══ SUPPLIED DATA

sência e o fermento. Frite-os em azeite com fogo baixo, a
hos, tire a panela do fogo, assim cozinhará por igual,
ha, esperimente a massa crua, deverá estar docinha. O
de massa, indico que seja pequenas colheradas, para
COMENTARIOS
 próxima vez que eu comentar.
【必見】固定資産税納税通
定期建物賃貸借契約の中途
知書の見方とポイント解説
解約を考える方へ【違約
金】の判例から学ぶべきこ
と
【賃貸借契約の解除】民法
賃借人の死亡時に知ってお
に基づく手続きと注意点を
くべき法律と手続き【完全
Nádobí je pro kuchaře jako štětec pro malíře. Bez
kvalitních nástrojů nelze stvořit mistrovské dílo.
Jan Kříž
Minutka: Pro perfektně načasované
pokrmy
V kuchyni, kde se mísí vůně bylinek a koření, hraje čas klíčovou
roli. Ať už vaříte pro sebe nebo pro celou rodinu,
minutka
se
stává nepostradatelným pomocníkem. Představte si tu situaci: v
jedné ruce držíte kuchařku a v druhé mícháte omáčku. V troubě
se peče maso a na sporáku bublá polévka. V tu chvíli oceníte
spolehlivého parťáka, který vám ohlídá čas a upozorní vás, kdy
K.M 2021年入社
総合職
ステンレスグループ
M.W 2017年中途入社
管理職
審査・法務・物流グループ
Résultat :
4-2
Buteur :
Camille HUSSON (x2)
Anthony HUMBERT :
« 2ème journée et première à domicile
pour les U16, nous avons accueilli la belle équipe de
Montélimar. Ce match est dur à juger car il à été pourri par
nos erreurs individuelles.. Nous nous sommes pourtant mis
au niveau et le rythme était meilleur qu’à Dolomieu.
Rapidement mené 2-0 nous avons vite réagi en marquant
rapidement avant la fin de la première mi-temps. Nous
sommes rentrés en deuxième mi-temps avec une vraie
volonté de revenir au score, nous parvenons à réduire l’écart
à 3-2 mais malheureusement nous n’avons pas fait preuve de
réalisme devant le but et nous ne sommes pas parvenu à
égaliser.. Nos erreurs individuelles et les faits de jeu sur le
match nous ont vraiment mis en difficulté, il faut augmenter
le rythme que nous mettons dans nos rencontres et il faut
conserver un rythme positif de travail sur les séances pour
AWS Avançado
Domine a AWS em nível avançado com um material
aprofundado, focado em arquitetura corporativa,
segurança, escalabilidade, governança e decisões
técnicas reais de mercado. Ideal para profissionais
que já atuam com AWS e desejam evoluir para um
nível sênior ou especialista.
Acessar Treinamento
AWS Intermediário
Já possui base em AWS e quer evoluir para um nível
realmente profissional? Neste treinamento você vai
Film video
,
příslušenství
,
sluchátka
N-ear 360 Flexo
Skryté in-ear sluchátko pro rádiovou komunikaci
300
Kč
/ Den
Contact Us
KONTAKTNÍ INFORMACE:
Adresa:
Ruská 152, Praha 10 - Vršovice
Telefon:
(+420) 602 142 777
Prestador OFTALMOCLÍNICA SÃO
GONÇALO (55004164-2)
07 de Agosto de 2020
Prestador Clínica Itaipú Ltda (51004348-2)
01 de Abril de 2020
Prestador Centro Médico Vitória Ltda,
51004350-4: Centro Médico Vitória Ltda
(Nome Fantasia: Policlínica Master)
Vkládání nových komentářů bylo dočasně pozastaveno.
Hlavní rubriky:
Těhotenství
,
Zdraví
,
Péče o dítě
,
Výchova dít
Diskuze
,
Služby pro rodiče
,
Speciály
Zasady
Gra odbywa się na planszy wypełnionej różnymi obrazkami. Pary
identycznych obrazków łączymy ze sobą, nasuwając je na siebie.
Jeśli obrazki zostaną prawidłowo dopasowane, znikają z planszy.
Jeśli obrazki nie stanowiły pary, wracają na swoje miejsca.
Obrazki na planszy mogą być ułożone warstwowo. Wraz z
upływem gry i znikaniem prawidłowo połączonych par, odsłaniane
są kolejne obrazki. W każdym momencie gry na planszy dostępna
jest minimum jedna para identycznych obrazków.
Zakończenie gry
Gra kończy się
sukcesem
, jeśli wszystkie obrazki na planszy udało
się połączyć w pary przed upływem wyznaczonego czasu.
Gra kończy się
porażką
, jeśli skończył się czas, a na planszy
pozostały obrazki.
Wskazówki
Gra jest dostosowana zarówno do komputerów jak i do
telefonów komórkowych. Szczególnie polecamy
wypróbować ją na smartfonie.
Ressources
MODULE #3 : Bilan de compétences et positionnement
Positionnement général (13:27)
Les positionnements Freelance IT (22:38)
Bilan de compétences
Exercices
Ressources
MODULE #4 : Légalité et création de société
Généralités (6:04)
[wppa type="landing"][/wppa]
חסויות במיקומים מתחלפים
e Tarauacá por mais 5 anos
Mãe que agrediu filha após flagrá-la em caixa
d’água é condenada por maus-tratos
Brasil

════

→ PROBLEM STATEMENT:
Reproduce every line of the entries above verbatim, without changing anything.

→ ANSWER:
sência e o fermento. Frite-os em azeite com fogo baixo, a
hos, tire a panela do fogo, assim cozinhará por igual,
ha, esperimente a massa crua, deverá estar docinha. O
de massa, indico que seja pequenas colheradas, para
COMENTARIOS
 próxima vez que eu comentar.
【必見】固定資産税納税通
定期建物賃貸借契約の中途
知書の見方とポイント解説
解約を考える方へ【違約
金】の判例から学ぶべきこ
と
【賃貸借契約の解除】民法
賃借人の死亡時に知ってお
に基づく手続きと注意点を
くべき法律と手続き【完全
Nádobí je pro kuchaře jako štětec pro malíře. Bez
kvalitních nástrojů nelze stvořit mistrovské dílo.
Jan Kříž
Minutka: Pro perfektně načasované
pokrmy
V kuchyni, kde se mísí vůně bylinek a koření, hraje čas klíčovou
roli. Ať už vaříte pro sebe nebo pro celou rodinu,
minutka
se
stává nepostradatelným pomocníkem. Představte si tu situaci: v
jedné ruce držíte kuchařku a v druhé mícháte omáčku. V troubě
se peče maso a na sporáku bublá polévka. V tu chvíli oceníte
spolehlivého parťáka, který vám ohlídá čas a upozorní vás, kdy
K.M 2021年入社
総合職
ステンレスグループ
M.W 2017年中途入社
管理職
審査・法務・物流グループ
Résultat :
4-2
Buteur :
Camille HUSSON (x2)
Anthony HUMBERT :
« 2ème journée et première à domicile
pour les U16, nous avons accueilli la belle équipe de
Montélimar. Ce match est dur à juger car il à été pourri par
nos erreurs individuelles.. Nous nous sommes pourtant mis
au niveau et le rythme était meilleur qu’à Dolomieu.
Rapidement mené 2-0 nous avons vite réagi en marquant
rapidement avant la fin de la première mi-temps. Nous
sommes rentrés en deuxième mi-temps avec une vraie
volonté de revenir au score, nous parvenons à réduire l’écart
à 3-2 mais malheureusement nous n’avons pas fait preuve de
réalisme devant le but et nous ne sommes pas parvenu à
égaliser.. Nos erreurs individuelles et les faits de jeu sur le
match nous ont vraiment mis en difficulté, il faut augmenter
le rythme que nous mettons dans nos rencontres et il faut
conserver un rythme positif de travail sur les séances pour
AWS Avançado
Domine a AWS em nível avançado com um material
aprofundado, focado em arquitetura corporativa,
segurança, escalabilidade, governança e decisões
técnicas reais de mercado. Ideal para profissionais
que já atuam com AWS e desejam evoluir para um
nível sênior ou especialista.
Acessar Treinamento
AWS Intermediário
Já possui base em AWS e quer evoluir para um nível
realmente profissional? Neste treinamento você vai
Film video
,
příslušenství
,
sluchátka
N-ear 360 Flexo
Skryté in-ear sluchátko pro rádiovou komunikaci
300
Kč
/ Den
Contact Us
KONTAKTNÍ INFORMACE:
Adresa:
Ruská 152, Praha 10 - Vršovice
Telefon:
(+420) 602 142 777
Prestador OFTALMOCLÍNICA SÃO
GONÇALO (55004164-2)
07 de Agosto de 2020
Prestador Clínica Itaipú Ltda (51004348-2)
01 de Abril de 2020
Prestador Centro Médico Vitória Ltda,
51004350-4: Centro Médico Vitória Ltda
(Nome Fantasia: Policlínica Master)
Vkládání nových komentářů bylo dočasně pozastaveno.
Hlavní rubriky:
Těhotenství
,
Zdraví
,
Péče o dítě
,
Výchova dít
Diskuze
,
Služby pro rodiče
,
Speciály
Zasady
Gra odbywa się na planszy wypełnionej różnymi obrazkami. Pary
identycznych obrazków łączymy ze sobą, nasuwając je na siebie.
Jeśli obrazki zostaną prawidłowo dopasowane, znikają z planszy.
Jeśli obrazki nie stanowiły pary, wracają na swoje miejsca.
Obrazki na planszy mogą być ułożone warstwowo. Wraz z
upływem gry i znikaniem prawidłowo połączonych par, odsłaniane
są kolejne obrazki. W każdym momencie gry na planszy dostępna
jest minimum jedna para identycznych obrazków.
Zakończenie gry
Gra kończy się
sukcesem
, jeśli wszystkie obrazki na planszy udało
się połączyć w pary przed upływem wyznaczonego czasu.
Gra kończy się
porażką
, jeśli skończył się czas, a na planszy
pozostały obrazki.
Wskazówki
Gra jest dostosowana zarówno do komputerów jak i do
telefonów komórkowych. Szczególnie polecamy
wypróbować ją na smartfonie.
Ressources
MODULE #3 : Bilan de compétences et positionnement
Positionnement général (13:27)
Les positionnements Freelance IT (22:38)
Bilan de compétences
Exercices
Ressources
MODULE #4 : Légalité et création de société
Généralités (6:04)
[wppa type="landing"][/wppa]
חסויות במיקומים מתחלפים
e Tarauacá por mais 5 anos
Mãe que agrediu filha após flagrá-la em caixa
d’água é condenada por maus-tratos
Brasil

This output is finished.